◆ The task: In the entries that follow, the line with "### [Aspose.Signature for" opens the range and the line with "### [GroupDocs.Signature를 사용하여 .NET에서 텍스트 서명을" closes it; repeat that range exactly, both lines included.

◆ Records supplied:

+++++

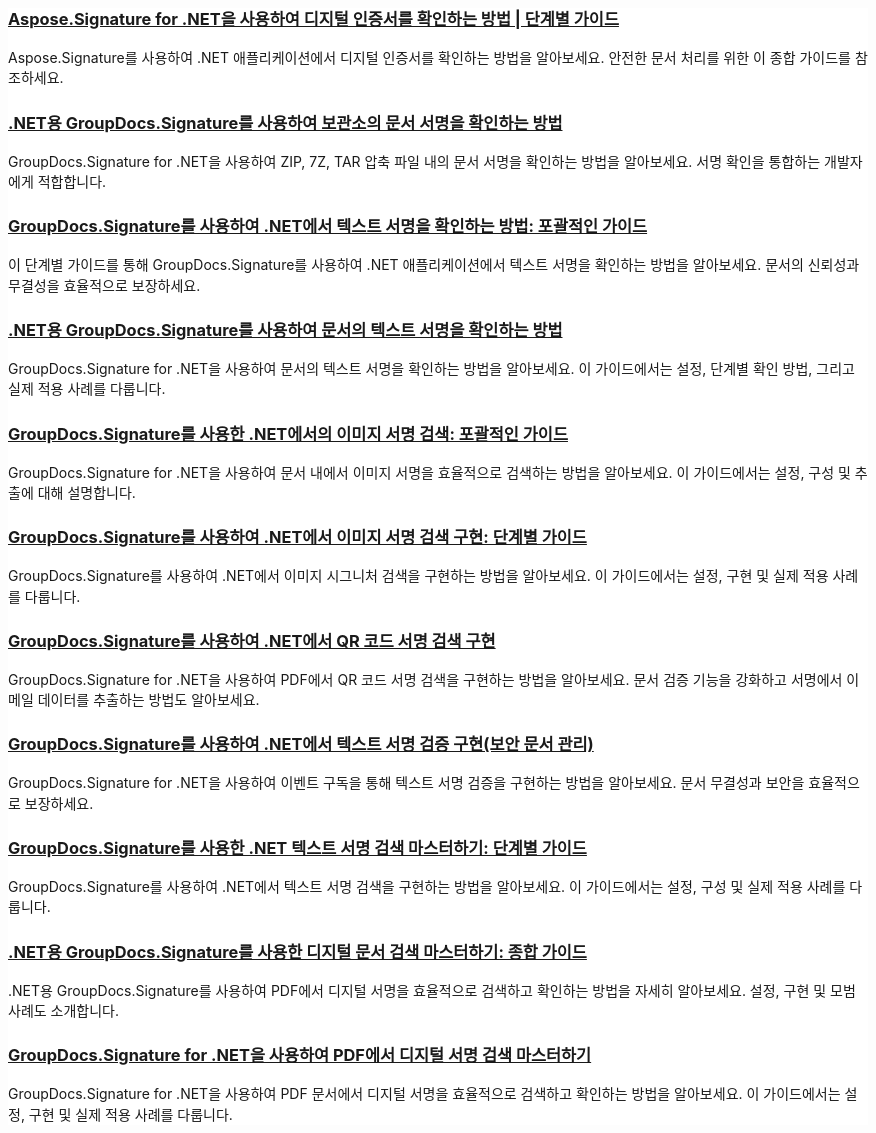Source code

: ### [Aspose.Signature for .NET을 사용하여 디지털 인증서를 확인하는 방법 | 단계별 가이드](./verify-digital-certificates-aspose-signature-dotnet/)
Aspose.Signature를 사용하여 .NET 애플리케이션에서 디지털 인증서를 확인하는 방법을 알아보세요. 안전한 문서 처리를 위한 이 종합 가이드를 참조하세요.

### [.NET용 GroupDocs.Signature를 사용하여 보관소의 문서 서명을 확인하는 방법](./verify-archive-document-signatures-groupdocs-signature-dotnet/)
GroupDocs.Signature for .NET을 사용하여 ZIP, 7Z, TAR 압축 파일 내의 문서 서명을 확인하는 방법을 알아보세요. 서명 확인을 통합하는 개발자에게 적합합니다.

### [GroupDocs.Signature를 사용하여 .NET에서 텍스트 서명을 확인하는 방법: 포괄적인 가이드](./verify-text-signature-net-groupdocs-signature/)
이 단계별 가이드를 통해 GroupDocs.Signature를 사용하여 .NET 애플리케이션에서 텍스트 서명을 확인하는 방법을 알아보세요. 문서의 신뢰성과 무결성을 효율적으로 보장하세요.

### [.NET용 GroupDocs.Signature를 사용하여 문서의 텍스트 서명을 확인하는 방법](./verify-text-signatures-groupdocs-dotnet/)
GroupDocs.Signature for .NET을 사용하여 문서의 텍스트 서명을 확인하는 방법을 알아보세요. 이 가이드에서는 설정, 단계별 확인 방법, 그리고 실제 적용 사례를 다룹니다.

### [GroupDocs.Signature를 사용한 .NET에서의 이미지 서명 검색: 포괄적인 가이드](./image-signature-search-dotnet-groupdocs-signature/)
GroupDocs.Signature for .NET을 사용하여 문서 내에서 이미지 서명을 효율적으로 검색하는 방법을 알아보세요. 이 가이드에서는 설정, 구성 및 추출에 대해 설명합니다.

### [GroupDocs.Signature를 사용하여 .NET에서 이미지 서명 검색 구현: 단계별 가이드](./implement-image-signature-search-groupdocs-signature-dotnet/)
GroupDocs.Signature를 사용하여 .NET에서 이미지 시그니처 검색을 구현하는 방법을 알아보세요. 이 가이드에서는 설정, 구현 및 실제 적용 사례를 다룹니다.

### [GroupDocs.Signature를 사용하여 .NET에서 QR 코드 서명 검색 구현](./implement-qr-code-signature-search-groupdocs-dotnet/)
GroupDocs.Signature for .NET을 사용하여 PDF에서 QR 코드 서명 검색을 구현하는 방법을 알아보세요. 문서 검증 기능을 강화하고 서명에서 이메일 데이터를 추출하는 방법도 알아보세요.

### [GroupDocs.Signature를 사용하여 .NET에서 텍스트 서명 검증 구현(보안 문서 관리)](./implement-text-signature-verification-groupdocs-net/)
GroupDocs.Signature for .NET을 사용하여 이벤트 구독을 통해 텍스트 서명 검증을 구현하는 방법을 알아보세요. 문서 무결성과 보안을 효율적으로 보장하세요.

### [GroupDocs.Signature를 사용한 .NET 텍스트 서명 검색 마스터하기: 단계별 가이드](./guide-net-text-signature-search-groupdocs-signature/)
GroupDocs.Signature를 사용하여 .NET에서 텍스트 서명 검색을 구현하는 방법을 알아보세요. 이 가이드에서는 설정, 구성 및 실제 적용 사례를 다룹니다.

### [.NET용 GroupDocs.Signature를 사용한 디지털 문서 검색 마스터하기: 종합 가이드](./master-digital-document-search-groupdocs-signature-net/)
.NET용 GroupDocs.Signature를 사용하여 PDF에서 디지털 서명을 효율적으로 검색하고 확인하는 방법을 자세히 알아보세요. 설정, 구현 및 모범 사례도 소개합니다.

### [GroupDocs.Signature for .NET을 사용하여 PDF에서 디지털 서명 검색 마스터하기](./master-digital-signature-search-pdf-groupdocs-net/)
GroupDocs.Signature for .NET을 사용하여 PDF 문서에서 디지털 서명을 효율적으로 검색하고 확인하는 방법을 알아보세요. 이 가이드에서는 설정, 구현 및 실제 적용 사례를 다룹니다.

+++++

◆ Response area:
: ### [Aspose.Signature for .NET을 사용하여 디지털 인증서를 확인하는 방법 | 단계별 가이드](./verify-digital-certificates-aspose-signature-dotnet/)
Aspose.Signature를 사용하여 .NET 애플리케이션에서 디지털 인증서를 확인하는 방법을 알아보세요. 안전한 문서 처리를 위한 이 종합 가이드를 참조하세요.

### [.NET용 GroupDocs.Signature를 사용하여 보관소의 문서 서명을 확인하는 방법](./verify-archive-document-signatures-groupdocs-signature-dotnet/)
GroupDocs.Signature for .NET을 사용하여 ZIP, 7Z, TAR 압축 파일 내의 문서 서명을 확인하는 방법을 알아보세요. 서명 확인을 통합하는 개발자에게 적합합니다.

### [GroupDocs.Signature를 사용하여 .NET에서 텍스트 서명을 확인하는 방법: 포괄적인 가이드](./verify-text-signature-net-groupdocs-signature/)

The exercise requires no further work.